New Zealand Listener

|

November 22-28, 2025

Novelist Anne Enright explores writing, family and injustice in this witty and compassionate collection of essays.

- HELENA WIŚNIEWSKA BROW

Speaking plainly

'It does not seem a lot to ask,” Anne Enright writes in this new book, “that a novel should give you something to think about; that it might bring you a little further on.”

It’s no surprise then that the same criteria – to offer matter to contemplate, to bring the reader a little further on – are more than met in this showcase of the author’s nonfiction writing. Attention is a startling, witty and typically precise exploration of Enright’s life and preoccupations.

It’s also a clever title. The Dublin-born author has attracted plenty of reader attention over her 30-year literary career, but largely for her fiction, the novels especially. Her most recent, The Wren, The Wren, won this year’s Windham-Campbell Prize for Fiction as well the 2024 Writers’ Prize for Fiction; others include The Actress, The Green Road and the 2007 winner of the Booker Prize, The Gathering.

Many of these novels explore what it means to be Irish; all encompass issues that are essentially human. Family, relationships, memory and loss in daily, often female, life are classic Enright concerns. Her writing is erudite but down to earth, her voice unapologetic.
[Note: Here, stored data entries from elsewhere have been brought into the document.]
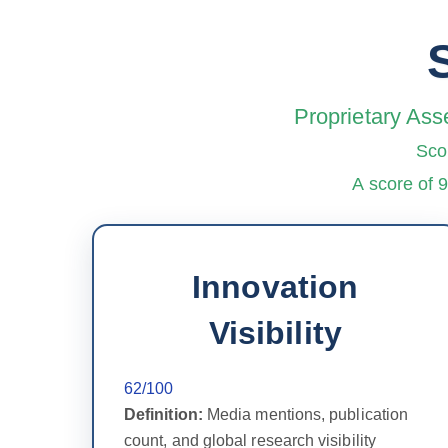
Proprietary Ass
Sco
A score of 
Innovation
Visibility
62/100
Definition:
Media mentions, publication
count, and global research visibility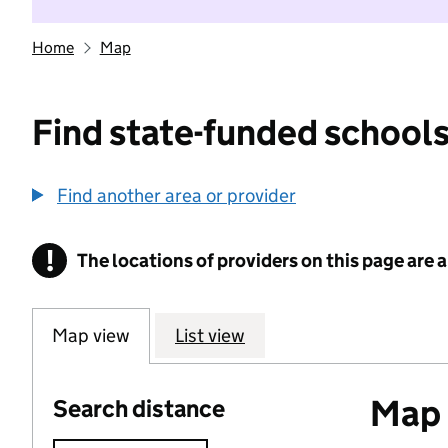
Home
Map
Find state-funded schools
Find another area or provider
!
The locations of providers on this page are
Information
Map view
List view
Map o
Search distance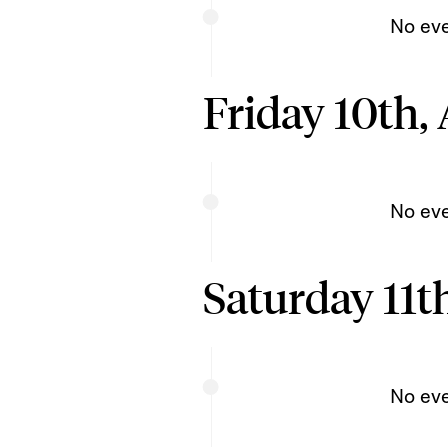
No ev
Friday 10th,
No ev
Saturday 11t
No ev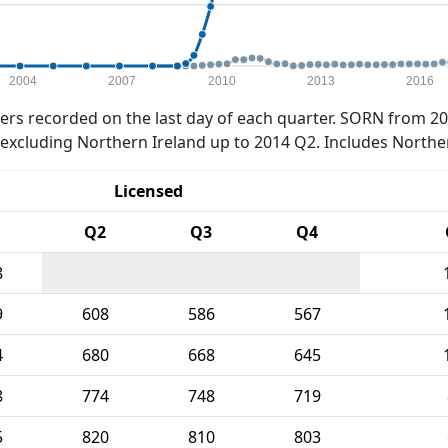
2004
2007
2010
2013
2016
rs recorded on the last day of each quarter. SORN from 20
xcluding Northern Ireland up to 2014 Q2. Includes Northe
Licensed
Q2
Q3
Q4
8
9
608
586
567
4
680
668
645
8
774
748
719
5
820
810
803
It’s the same bold voice and clear-cut attention that she brings to this book of essays. Enright has been busy between novels: the essays have been collated from over her career and include cultural criticism, autobiographical writing, newspaper articles, lectures and pieces from literary journals such as The New York Review of Books and London Review of Books. Each is given fresh context in this collection with a brief, often revealing, introduction.